In fact, Dawn Rae says they were “on the no baby plan – not firmly, but definitely proceeding that way. I had secondary amenorrhea for most of my adulthood prior to having Max; I didn’t think that I would be able to get pregnant naturally. But around our 5-year anniversary, Rob and I got sweet on the idea of having a little peanut and decided to try. If it happened naturally, then it happened. And it did.” In retrospect, she sees that she had subconscious fear around becoming a parent. Would she be the mom that her child needed, the mom that she would’ve wanted? Would she be attuned enough to her kid that she was the parent that made them feel seen? Is it possible to undo the unwelcome patterns in your own history/lineage when you become a parent yourself? Max is living proof that it is possible. Dawn Rae explains, “It has to be conscious first. And then it’s a constant, messy, challenging, wonderful, learning experience. Parenting is hard but so immensely rewarding. Max is just freaking the best. I love him beyond compare. And I feel so incredibly lucky to be a witness to who he is and his life.” Bikepacking together has been a catalyst in not repeating those unwanted patterns.

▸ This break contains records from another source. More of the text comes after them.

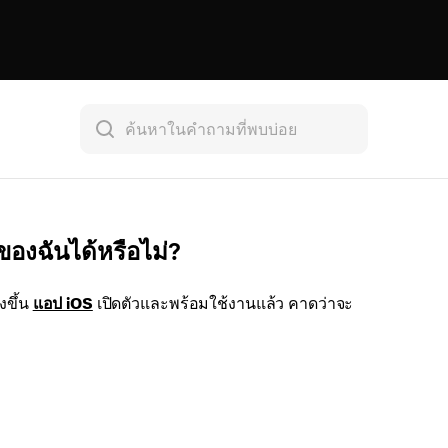
องฉันได้หรือไม่?
งขึ้น
แอป iOS
เปิดตัวและพร้อมใช้งานแล้ว คาดว่าจะ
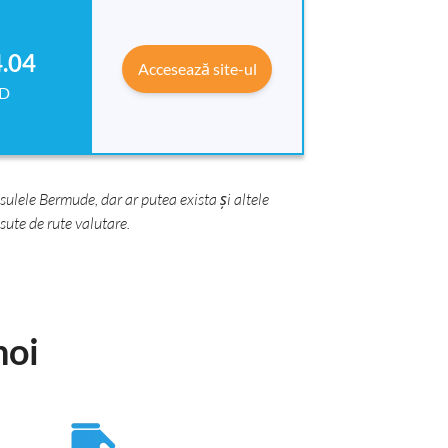
.04
Accesează site-ul
D
ulele Bermude, dar ar putea exista și altele
ute de rute valutare.
noi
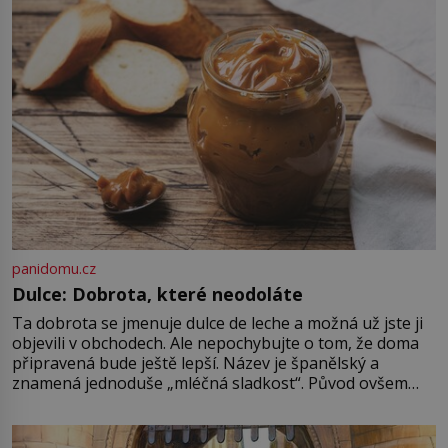
ale přijde únor roku 1637 a sen o
[…]
panidomu.cz
Dulce: Dobrota, které neodoláte
Ta dobrota se jmenuje dulce de leche a možná už jste ji
objevili v obchodech. Ale nepochybujte o tom, že doma
připravená bude ještě lepší. Název je španělský a
znamená jednoduše „mléčná sladkost“. Původ ovšem
není úplně jednoznačný, o autorství této receptury se
pře hned několik latinskoamerických zemí a k tomu
Francie, kde se traduje,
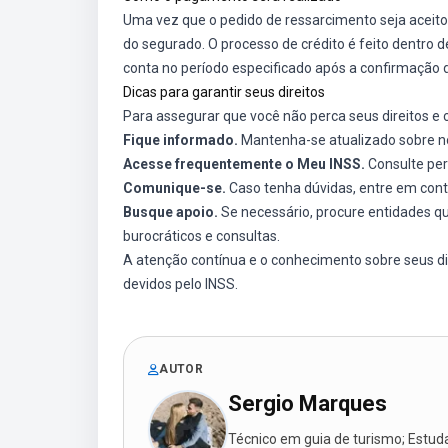
Uma vez que o pedido de ressarcimento seja aceito,
do segurado. O processo de crédito é feito dentro 
conta no período especificado após a confirmação d
Dicas para garantir seus direitos
Para assegurar que você não perca seus direitos e c
Fique informado.
Mantenha-se atualizado sobre no
Acesse frequentemente o Meu INSS.
Consulte per
Comunique-se.
Caso tenha dúvidas, entre em cont
Busque apoio.
Se necessário, procure entidades q
burocráticos e consultas.
A atenção contínua e o conhecimento sobre seus di
devidos pelo INSS.
AUTOR
Sergio Marques
Técnico em guia de turismo; Estudan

She threw down some wisdom about how bikepacking as a family has influenced her parenting style and relationship with Max. “It’s made me a better parent. It encourages me to take constant good look at where I’m strong and where I’m missing the mark. It’s definitely taught me to be more patient. It teaches me over and over, that in every moment, we have to meet those around us where they are. If your kid (or partner or friend) is angry or tired or frustrated or grumpy or just off, whether you think it’s warranted or not is really so irrelevant. You have to pause and validate it, and then feel out, talk out, love out, laugh out, and help out to get to the nugget of why he’s feeling that way. In my experience, it’s not only the fastest way to get your trip back on track, but it’s also the way that builds understanding and strengthens everyone’s spirits going forward.”

Damn, mama, I couldn’t have hit that nail on the head any harder myself. And that’s how we could think of all interactions with humans: In every moment, we have to meet people where they’re at. That, my friends, is loving kindness. That’s why Max is wonderful. That’s how bikepacking has helped his parents to summon up the good in him. That’s how we do better.